» **Problems to work on**
1. List every CPT code number that appears in the forum thread below about colonoscopy through a colostomy.
2. In the forum thread below about colonoscopy through a colostomy, which modifier does the reply add, and to which procedure?
3. From the forum thread below about colonoscopy through a colostomy, quote everything from "# colonoscopy thru" down to "be greatly appreciated.".

# colonoscopy thru colostomy



## diann

If my surgeon does a colonoscopy on a patient with a colostomyin an ASC facility. How should I code the colonoscopy if he does part of the procedure from the anus to the descending colon and then does the colonoscopy thru the colostomy opening from that same part of the descending colon to the cecum?  My surgeons are saying they are doing a "regular" colonoscopy and that is how their offices are coding them (i.e. with CPT 45378 for instance) and are not coding with the colostomy colonoscopy codes.  Any help would be greatly appreciated.
Thanks
Diann Do Bran CPC, CPC-H


----------



## nsteinhauser

I  bill the both colonoscopy through the stoma (in the small intestine and stomal cpt section) - a 44388, for example - AND bill a colonoscopy or flexible sigmoidoscopy through the rectum (a 45378 or 45330, for example) - together with a -59 modifier on the lowest RVU procedure, because they're separate procedures.

» **Information provided**
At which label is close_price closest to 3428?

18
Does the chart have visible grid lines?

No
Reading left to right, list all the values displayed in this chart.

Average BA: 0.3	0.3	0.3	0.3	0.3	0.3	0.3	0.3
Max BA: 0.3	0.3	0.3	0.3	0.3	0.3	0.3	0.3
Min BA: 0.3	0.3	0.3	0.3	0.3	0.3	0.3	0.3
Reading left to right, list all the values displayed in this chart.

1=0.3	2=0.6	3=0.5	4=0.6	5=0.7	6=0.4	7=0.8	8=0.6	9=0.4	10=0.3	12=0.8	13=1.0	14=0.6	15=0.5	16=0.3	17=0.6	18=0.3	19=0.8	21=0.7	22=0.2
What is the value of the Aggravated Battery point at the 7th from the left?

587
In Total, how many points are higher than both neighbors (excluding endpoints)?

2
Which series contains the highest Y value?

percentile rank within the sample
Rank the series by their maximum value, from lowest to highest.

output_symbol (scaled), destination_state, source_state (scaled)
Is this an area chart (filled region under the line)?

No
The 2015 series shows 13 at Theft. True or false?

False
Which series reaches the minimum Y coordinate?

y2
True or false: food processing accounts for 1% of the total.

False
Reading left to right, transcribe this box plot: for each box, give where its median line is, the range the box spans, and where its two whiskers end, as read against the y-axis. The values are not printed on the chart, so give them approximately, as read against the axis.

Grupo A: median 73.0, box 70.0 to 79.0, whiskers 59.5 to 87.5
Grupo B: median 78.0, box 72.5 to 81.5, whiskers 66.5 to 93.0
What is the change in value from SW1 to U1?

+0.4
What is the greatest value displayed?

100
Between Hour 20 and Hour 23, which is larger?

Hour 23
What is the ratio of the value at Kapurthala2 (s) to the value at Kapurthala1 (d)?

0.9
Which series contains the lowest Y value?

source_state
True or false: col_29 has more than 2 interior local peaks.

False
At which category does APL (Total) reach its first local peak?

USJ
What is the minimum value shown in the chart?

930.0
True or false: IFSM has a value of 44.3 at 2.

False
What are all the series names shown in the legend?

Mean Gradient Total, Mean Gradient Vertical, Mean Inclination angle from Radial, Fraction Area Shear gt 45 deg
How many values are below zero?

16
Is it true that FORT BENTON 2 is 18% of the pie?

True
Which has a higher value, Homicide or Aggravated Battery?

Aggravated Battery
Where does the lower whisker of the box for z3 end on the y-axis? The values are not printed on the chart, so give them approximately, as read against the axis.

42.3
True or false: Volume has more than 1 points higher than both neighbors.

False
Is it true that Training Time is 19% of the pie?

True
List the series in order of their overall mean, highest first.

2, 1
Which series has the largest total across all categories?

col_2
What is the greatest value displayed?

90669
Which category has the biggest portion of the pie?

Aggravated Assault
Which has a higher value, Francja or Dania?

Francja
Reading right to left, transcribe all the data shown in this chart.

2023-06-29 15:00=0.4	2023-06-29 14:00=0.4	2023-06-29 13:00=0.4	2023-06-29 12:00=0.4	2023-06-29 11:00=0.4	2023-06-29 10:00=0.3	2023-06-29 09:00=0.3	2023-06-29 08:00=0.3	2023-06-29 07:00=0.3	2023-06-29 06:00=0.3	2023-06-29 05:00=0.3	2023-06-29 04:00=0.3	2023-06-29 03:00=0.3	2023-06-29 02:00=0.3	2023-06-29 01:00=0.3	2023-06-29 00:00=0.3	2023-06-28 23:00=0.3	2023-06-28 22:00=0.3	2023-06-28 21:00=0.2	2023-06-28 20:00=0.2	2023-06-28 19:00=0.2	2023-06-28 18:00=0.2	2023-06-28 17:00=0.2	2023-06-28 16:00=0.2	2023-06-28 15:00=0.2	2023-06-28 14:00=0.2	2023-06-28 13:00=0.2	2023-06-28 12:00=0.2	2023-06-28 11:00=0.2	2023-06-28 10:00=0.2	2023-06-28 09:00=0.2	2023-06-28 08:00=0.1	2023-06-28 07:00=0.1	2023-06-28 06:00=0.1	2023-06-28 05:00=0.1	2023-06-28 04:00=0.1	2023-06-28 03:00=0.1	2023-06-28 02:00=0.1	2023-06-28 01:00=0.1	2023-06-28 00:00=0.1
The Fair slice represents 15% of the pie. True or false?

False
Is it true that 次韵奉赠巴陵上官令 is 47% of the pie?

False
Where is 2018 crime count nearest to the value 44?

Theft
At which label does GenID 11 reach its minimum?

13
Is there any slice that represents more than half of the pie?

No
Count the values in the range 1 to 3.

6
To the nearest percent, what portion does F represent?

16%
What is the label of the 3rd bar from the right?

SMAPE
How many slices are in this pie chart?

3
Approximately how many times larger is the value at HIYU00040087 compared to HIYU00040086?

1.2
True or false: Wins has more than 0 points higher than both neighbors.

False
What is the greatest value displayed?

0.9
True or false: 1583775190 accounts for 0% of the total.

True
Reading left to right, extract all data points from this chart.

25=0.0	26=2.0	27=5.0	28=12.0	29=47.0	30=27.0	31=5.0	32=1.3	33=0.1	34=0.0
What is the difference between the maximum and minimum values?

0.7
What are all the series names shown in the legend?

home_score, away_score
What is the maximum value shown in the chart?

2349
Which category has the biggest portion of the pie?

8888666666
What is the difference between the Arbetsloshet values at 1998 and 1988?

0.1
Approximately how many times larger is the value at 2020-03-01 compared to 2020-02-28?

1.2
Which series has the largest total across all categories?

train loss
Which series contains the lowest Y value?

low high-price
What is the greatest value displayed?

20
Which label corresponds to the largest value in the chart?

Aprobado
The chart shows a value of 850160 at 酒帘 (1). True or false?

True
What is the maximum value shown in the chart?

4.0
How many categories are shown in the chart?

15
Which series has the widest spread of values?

» **Solutions per task**
1. 45378, 44388, 45330

2. The -59 modifier, on the lowest RVU procedure.

3.
# colonoscopy thru colostomy



## diann

If my surgeon does a colonoscopy on a patient with a colostomyin an ASC facility. How should I code the colonoscopy if he does part of the procedure from the anus to the descending colon and then does the colonoscopy thru the colostomy opening from that same part of the descending colon to the cecum?  My surgeons are saying they are doing a "regular" colonoscopy and that is how their offices are coding them (i.e. with CPT 45378 for instance) and are not coding with the colostomy colonoscopy codes.  Any help would be greatly appreciated.